**READING TEXT:**

Nahirna 22: Ten Years of Artistic Self-Organization in Kyiv

June 8, 2026
Nahirna 22: Ten Years of Artistic Self-Organization in Kyiv
For nearly a decade, Nahirna 22 occupied a unique place in Kyiv’s cultural landscape. Emerging organically within the former Kyiv Institute of Automation, the hub became one of the city’s earliest and most significant artist-led spaces - a self-organized community where artists working across different media could create, exhibit, and exchange ideas outside traditional institutional frameworks. Over the years, more than a hundred artists passed through its studios, helping transform an abandoned Soviet-era building into a vital center of contemporary artistic production and collective experimentation.
 
The influence of Nahirna 22 continues to resonate through the careers of many artists who developed their practice within its walls. Several artists represented by The Art Unit were part of the Nahirna 22 community, including Olena Shtepura, Polina Shcherbyna, Maksym Mazur, and Sergiy Kondratiuk. Their work reflects the spirit of experimentation, independence, and collaboration that defined the hub and helped establish it as one of Kyiv’s most important artist-led cultural initiatives.

**RECORD LIST:**
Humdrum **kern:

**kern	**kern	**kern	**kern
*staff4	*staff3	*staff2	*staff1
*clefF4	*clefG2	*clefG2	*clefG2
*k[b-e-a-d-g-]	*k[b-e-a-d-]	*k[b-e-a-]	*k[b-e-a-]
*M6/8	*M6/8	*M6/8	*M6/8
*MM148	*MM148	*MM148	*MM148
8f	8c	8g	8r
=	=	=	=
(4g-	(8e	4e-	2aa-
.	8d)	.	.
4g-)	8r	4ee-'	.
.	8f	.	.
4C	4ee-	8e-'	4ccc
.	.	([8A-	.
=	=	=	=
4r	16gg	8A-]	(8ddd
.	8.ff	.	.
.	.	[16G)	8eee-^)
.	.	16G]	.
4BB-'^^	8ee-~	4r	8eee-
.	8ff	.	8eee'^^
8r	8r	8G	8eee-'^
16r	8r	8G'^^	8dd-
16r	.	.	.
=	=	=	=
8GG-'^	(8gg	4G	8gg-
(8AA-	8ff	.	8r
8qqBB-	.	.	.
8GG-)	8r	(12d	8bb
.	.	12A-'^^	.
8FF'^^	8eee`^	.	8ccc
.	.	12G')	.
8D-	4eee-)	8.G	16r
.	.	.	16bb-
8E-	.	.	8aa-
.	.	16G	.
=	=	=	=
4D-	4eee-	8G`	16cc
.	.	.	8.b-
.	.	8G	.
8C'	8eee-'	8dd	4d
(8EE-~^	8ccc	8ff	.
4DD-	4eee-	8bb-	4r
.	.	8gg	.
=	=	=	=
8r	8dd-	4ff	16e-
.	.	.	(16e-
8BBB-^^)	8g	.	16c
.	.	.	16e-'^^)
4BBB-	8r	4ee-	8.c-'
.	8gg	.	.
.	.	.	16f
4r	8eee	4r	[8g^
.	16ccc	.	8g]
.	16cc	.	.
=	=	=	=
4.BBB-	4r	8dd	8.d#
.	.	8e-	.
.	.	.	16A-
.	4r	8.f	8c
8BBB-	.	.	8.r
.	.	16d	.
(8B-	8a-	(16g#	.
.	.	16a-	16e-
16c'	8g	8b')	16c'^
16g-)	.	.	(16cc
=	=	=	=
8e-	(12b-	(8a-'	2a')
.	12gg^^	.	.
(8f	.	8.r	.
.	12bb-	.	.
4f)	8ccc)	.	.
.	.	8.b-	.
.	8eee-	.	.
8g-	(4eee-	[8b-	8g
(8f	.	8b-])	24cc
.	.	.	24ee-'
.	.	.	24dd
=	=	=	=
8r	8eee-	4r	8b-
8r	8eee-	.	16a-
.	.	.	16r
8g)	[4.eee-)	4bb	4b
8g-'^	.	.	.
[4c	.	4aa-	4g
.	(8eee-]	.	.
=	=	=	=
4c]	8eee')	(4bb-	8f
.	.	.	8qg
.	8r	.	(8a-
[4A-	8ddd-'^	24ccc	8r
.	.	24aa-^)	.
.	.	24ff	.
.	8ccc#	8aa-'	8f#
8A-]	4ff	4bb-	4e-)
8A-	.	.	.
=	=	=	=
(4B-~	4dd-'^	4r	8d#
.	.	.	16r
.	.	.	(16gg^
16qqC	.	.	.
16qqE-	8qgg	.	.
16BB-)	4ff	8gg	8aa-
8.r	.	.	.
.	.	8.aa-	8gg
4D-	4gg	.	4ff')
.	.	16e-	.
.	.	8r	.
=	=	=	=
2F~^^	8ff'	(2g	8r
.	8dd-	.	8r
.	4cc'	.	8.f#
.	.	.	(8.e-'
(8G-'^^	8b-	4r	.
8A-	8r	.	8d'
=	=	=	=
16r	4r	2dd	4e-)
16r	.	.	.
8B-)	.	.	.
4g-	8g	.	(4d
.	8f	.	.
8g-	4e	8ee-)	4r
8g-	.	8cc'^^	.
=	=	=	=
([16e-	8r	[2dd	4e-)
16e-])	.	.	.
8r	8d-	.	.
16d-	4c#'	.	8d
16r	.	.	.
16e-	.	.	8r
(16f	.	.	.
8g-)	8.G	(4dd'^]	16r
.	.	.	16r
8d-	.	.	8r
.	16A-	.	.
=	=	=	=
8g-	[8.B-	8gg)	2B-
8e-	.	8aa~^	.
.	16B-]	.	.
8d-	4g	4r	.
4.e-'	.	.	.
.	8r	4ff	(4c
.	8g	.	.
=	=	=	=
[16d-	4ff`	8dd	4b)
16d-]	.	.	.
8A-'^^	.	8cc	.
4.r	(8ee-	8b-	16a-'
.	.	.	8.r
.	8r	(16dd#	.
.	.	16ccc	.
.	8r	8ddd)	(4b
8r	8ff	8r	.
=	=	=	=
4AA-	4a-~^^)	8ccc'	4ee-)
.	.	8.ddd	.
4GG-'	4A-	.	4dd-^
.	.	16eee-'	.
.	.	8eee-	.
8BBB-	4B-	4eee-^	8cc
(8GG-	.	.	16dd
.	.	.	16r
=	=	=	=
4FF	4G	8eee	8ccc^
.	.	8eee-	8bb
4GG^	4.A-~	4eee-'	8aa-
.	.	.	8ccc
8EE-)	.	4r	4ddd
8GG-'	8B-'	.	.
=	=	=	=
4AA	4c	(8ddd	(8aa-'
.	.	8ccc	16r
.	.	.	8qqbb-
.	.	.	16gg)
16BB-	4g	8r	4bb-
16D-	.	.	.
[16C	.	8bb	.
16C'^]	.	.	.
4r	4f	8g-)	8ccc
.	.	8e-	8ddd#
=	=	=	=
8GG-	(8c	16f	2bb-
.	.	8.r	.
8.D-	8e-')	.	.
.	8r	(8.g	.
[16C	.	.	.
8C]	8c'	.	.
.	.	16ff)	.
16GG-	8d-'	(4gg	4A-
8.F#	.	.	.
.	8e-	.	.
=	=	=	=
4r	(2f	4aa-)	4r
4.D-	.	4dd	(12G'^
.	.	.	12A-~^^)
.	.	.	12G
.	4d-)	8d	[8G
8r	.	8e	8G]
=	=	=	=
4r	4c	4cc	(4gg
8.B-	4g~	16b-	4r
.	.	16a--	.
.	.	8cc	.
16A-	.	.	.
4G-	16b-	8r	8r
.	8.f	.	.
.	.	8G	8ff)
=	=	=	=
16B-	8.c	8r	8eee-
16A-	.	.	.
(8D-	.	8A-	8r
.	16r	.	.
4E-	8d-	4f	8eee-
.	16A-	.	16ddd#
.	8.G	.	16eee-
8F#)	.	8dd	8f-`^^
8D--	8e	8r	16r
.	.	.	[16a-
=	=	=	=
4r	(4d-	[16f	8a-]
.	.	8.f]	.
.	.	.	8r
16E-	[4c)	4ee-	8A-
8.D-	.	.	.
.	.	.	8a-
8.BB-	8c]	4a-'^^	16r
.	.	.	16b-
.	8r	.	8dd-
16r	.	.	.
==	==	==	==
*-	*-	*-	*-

**PROBLEM SET:**
[a] Repeat the passage of the Nahirna 22 article between "June 8, 2026" and "and collective experimentation.", inclusive, swapping "studios" for "workshops".
[b] According to the Nahirna 22 article, how many artists passed through the hub's studios over the years?
The listing is not needed for the tasks.

**THE RESPONSES:**
[a]
June 8, 2026
Nahirna 22: Ten Years of Artistic Self-Organization in Kyiv
For nearly a decade, Nahirna 22 occupied a unique place in Kyiv’s cultural landscape. Emerging organically within the former Kyiv Institute of Automation, the hub became one of the city’s earliest and most significant artist-led spaces - a self-organized community where artists working across different media could create, exhibit, and exchange ideas outside traditional institutional frameworks. Over the years, more than a hundred artists passed through its workshops, helping transform an abandoned Soviet-era building into a vital center of contemporary artistic production and collective experimentation.

[b] More than a hundred artists.